Sermons Upon the Song of Moses
William Romaine's "Sermons Upon the Song of Moses" emerged from his pulpit ministry at St. Dunstan's-in-the-West during the height of the eighteenth-century evangelical revival within the Church of England. These sermons expound Deuteronomy 32, Moses's final prophetic song to Israel before his death, delivering what Romaine saw as essential truths about God's faithfulness and human rebellion that his Anglican congregations needed to hear amid the spiritual coldness of much contemporary preaching.
Romaine approaches Moses's song as a comprehensive theology in miniature, tracing God's electing love, Israel's repeated apostasy, divine judgment, and ultimate restoration. He reads the text through a consistently evangelical lens, finding Christ prefigured throughout and applying the warnings against idolatry to the formal religion of his own day. The sermons emphasize human depravity, the necessity of personal conversion, and assurance through faith alone. Romaine's exposition is notable for its pastoral directness and his willingness to challenge both nominal Christians and those who trusted in moral reformation rather than spiritual regeneration. He treats the song's prophetic elements as patterns that recur throughout redemptive history, making ancient warnings immediately relevant to eighteenth-century hearers.

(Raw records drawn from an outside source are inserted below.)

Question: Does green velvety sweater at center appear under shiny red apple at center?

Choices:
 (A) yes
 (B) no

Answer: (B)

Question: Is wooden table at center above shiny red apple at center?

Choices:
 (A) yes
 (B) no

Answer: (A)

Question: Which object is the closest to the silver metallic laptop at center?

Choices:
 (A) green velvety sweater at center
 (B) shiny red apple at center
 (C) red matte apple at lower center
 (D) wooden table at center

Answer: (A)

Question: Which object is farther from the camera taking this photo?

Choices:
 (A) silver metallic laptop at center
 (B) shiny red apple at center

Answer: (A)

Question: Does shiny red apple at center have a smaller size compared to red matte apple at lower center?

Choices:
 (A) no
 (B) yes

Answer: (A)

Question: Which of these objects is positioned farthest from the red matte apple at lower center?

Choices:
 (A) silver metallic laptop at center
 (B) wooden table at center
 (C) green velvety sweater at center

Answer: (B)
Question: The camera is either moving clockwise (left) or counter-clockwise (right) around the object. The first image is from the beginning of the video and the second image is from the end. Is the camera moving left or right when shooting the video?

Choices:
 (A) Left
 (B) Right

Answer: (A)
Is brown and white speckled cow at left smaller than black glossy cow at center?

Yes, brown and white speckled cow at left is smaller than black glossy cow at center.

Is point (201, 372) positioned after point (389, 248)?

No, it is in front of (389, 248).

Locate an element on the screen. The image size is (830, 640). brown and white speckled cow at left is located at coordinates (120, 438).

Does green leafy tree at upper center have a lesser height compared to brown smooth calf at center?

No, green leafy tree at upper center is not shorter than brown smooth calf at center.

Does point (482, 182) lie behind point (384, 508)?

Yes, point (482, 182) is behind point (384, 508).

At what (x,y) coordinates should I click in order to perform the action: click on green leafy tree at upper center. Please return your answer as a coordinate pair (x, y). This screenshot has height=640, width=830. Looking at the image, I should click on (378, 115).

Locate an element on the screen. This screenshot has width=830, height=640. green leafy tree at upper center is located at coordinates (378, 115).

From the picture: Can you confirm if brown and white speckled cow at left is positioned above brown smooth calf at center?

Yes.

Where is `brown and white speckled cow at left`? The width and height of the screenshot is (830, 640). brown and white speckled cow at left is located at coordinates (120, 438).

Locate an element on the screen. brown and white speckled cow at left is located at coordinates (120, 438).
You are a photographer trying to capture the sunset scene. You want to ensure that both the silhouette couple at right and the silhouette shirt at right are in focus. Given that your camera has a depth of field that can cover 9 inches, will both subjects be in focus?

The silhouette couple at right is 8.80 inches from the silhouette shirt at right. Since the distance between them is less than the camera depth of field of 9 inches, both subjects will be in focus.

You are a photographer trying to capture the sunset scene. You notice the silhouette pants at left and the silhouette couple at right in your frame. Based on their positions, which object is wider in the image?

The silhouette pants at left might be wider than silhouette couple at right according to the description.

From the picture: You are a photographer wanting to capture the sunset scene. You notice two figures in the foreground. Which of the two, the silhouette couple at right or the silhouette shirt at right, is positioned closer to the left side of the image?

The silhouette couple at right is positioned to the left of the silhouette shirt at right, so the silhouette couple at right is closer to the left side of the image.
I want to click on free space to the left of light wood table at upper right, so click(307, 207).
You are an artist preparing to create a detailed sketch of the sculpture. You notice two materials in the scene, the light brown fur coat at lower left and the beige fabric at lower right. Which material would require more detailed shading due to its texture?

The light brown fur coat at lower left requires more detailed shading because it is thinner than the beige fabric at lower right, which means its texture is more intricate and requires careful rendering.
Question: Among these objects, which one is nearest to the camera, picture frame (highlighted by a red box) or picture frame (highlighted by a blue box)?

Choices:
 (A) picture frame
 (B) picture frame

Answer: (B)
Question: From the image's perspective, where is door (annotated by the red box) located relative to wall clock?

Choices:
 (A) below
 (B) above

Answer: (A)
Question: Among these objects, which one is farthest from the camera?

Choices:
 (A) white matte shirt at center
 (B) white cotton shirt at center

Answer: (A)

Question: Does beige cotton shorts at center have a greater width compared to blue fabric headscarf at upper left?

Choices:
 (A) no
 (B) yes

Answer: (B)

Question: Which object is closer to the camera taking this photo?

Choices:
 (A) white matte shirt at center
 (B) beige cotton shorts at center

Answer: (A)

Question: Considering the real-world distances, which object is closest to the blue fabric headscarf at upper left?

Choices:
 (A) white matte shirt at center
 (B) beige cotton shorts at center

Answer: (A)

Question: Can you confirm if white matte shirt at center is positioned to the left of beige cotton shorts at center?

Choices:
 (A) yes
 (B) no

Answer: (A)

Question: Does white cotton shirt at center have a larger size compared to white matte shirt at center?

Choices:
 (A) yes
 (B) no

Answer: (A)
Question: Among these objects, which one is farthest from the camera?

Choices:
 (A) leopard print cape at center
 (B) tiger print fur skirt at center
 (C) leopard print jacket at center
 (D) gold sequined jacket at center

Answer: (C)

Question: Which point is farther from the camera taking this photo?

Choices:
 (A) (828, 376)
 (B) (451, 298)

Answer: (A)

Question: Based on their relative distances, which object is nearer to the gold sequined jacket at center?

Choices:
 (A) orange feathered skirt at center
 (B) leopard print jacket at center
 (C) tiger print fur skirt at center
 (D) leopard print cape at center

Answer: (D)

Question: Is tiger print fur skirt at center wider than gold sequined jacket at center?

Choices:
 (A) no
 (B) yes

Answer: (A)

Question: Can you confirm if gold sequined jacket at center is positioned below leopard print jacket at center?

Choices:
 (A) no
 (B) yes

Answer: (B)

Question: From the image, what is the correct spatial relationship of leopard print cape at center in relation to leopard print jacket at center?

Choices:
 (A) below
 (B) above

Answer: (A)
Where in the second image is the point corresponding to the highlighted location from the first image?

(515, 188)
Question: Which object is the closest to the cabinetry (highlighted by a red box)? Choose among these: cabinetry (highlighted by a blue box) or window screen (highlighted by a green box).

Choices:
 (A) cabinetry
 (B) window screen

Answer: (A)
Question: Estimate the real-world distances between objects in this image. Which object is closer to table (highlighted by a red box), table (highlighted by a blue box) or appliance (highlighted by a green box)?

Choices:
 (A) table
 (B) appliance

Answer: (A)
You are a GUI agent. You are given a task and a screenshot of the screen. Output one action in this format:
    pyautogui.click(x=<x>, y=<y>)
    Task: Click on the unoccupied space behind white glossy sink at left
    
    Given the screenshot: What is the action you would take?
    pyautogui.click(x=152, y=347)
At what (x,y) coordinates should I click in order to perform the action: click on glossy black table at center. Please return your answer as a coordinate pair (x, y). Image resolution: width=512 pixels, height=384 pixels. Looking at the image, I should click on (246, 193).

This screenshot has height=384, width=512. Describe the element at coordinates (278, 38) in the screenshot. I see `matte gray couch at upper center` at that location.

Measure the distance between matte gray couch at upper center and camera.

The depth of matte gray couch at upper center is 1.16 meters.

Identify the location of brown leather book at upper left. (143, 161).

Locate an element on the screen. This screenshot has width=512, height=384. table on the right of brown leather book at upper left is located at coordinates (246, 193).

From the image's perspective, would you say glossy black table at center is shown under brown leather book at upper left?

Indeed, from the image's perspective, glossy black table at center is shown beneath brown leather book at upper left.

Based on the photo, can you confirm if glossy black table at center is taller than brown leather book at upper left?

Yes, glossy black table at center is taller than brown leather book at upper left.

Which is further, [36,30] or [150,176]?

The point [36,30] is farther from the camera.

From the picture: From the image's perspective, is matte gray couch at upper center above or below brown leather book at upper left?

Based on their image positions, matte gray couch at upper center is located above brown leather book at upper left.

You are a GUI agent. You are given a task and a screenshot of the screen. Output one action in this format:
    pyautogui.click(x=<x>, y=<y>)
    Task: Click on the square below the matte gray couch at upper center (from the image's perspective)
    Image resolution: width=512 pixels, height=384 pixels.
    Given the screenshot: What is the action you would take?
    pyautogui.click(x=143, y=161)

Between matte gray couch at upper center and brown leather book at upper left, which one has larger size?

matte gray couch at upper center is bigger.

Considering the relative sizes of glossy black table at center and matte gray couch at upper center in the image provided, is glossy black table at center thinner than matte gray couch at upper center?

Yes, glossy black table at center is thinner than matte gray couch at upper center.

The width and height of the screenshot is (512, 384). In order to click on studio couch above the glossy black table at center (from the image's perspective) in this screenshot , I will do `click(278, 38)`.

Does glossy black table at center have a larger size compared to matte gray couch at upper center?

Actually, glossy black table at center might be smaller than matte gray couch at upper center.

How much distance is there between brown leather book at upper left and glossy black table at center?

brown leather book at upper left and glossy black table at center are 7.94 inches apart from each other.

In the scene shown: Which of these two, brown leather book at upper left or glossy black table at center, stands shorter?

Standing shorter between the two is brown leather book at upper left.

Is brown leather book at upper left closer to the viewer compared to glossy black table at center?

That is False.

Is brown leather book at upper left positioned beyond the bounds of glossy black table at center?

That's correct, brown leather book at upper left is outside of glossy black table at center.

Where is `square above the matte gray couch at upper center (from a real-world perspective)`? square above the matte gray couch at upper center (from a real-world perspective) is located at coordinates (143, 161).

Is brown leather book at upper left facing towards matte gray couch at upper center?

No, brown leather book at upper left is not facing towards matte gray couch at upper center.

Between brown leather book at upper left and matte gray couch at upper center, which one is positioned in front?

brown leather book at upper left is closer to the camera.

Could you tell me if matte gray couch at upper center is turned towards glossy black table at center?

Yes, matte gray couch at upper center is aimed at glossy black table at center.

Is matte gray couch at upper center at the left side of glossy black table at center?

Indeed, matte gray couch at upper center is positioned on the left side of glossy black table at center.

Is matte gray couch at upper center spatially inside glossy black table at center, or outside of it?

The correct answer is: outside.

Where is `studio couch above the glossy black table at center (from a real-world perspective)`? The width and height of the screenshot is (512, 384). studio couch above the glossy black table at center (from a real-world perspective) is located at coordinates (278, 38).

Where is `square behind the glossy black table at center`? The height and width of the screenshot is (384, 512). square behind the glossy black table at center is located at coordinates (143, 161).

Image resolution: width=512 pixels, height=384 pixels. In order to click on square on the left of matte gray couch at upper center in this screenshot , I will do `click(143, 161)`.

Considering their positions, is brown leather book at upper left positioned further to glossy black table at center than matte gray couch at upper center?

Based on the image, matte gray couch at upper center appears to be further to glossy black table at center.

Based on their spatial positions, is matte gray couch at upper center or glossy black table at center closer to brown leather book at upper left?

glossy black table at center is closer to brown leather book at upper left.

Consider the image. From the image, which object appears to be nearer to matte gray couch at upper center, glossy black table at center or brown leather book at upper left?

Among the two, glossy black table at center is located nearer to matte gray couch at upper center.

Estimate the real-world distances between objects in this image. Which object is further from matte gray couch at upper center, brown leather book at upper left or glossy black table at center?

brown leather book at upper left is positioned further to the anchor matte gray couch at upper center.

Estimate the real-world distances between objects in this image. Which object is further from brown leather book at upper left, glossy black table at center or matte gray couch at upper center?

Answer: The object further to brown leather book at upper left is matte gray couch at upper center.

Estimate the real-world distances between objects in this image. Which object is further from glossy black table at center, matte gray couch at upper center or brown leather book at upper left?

These sermons represent Romaine's mature biblical exposition and his contribution to the evangelical awakening within Anglicanism alongside contemporaries like George Whitefield and John Newton. They demonstrate how evangelical Anglicans used rigorous textual preaching to challenge prevailing theological trends while remaining within established church structures. The work has continued to influence Reformed and evangelical preaching, particularly in its integration of systematic theology with pastoral application.
Who should read this: Preachers and students of homiletics interested in eighteenth-century evangelical exposition, and those studying the development of Anglican evangelicalism. Readers seeking devotional material may find Romaine's theological density and polemical edge challenging.